Background: Although researchers have shown that prodromal symptoms can predict acute coronary events, the ability of patients with acute coronary syndrome (ACS) to identify these symptoms in a timely manner is limited.


Objectives: We aimed to assess prodromal symptoms in Chinese patients with ACS and their responses to symptoms by sex.


Design: This cross-sectional, multicenter study involved 5 teaching hospitals in China and included 806 patients admitted for ACS between June 2013 and February 2014. The McSweeney Acute and Prodromal Myocardial Infarction Symptom Survey (Chinese version) was used to gather data.

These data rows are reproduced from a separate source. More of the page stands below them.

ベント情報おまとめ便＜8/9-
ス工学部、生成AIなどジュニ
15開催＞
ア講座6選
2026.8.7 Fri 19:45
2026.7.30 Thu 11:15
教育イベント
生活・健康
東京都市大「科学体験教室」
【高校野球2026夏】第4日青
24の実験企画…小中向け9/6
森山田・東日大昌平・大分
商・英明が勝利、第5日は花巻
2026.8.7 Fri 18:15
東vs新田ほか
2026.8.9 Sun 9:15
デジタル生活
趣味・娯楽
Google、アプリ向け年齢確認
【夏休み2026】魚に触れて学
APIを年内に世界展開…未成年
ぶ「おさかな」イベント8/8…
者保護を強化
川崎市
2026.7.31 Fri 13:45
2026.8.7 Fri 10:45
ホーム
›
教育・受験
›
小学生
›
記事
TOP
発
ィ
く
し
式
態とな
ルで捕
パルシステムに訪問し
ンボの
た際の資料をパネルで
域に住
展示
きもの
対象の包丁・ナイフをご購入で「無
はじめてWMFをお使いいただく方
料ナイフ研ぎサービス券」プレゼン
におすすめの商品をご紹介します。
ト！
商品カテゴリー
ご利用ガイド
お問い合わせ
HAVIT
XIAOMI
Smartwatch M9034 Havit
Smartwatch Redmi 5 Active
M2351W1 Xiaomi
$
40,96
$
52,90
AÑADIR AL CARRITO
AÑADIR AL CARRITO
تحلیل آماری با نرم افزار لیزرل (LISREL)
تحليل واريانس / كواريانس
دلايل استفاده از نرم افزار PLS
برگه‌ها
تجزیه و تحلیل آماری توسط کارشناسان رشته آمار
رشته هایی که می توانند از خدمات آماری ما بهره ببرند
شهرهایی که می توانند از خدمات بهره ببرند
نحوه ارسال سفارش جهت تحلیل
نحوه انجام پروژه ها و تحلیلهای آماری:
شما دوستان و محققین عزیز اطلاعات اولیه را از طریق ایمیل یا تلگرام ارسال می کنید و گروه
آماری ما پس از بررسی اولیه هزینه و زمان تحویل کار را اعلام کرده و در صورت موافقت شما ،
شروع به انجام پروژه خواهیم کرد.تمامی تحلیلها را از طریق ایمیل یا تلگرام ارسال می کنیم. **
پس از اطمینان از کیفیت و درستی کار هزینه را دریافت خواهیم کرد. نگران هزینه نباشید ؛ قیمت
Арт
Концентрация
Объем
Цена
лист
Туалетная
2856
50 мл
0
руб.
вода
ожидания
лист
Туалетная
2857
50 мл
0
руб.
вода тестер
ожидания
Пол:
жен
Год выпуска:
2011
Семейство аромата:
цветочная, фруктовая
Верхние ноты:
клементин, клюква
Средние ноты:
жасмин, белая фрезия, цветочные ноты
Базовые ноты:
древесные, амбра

Results: Among 806 patients (including 483 women), 688 (85.4%) experienced at least 1 prodromal symptom before ACS onset. Using adjusted logistic regression models, we determined that women were significantly more likely than men to report back pain, between- or under-shoulder blade pain/discomfort, sleep disturbances, anxiousness, or heart racing. The prevalence of generalized chest pain and loss of appetite was higher among men than women. Only 41% of patients attributed their prodromal symptoms to the heart, and women were more likely than men to attribute prodromal symptoms to a heart attack.


Conclusions: More than two-thirds of patients with ACS reported at least 1 prodromal symptom, with some significant sex differences. Most patients do not attribute their symptoms to an impending ACS event.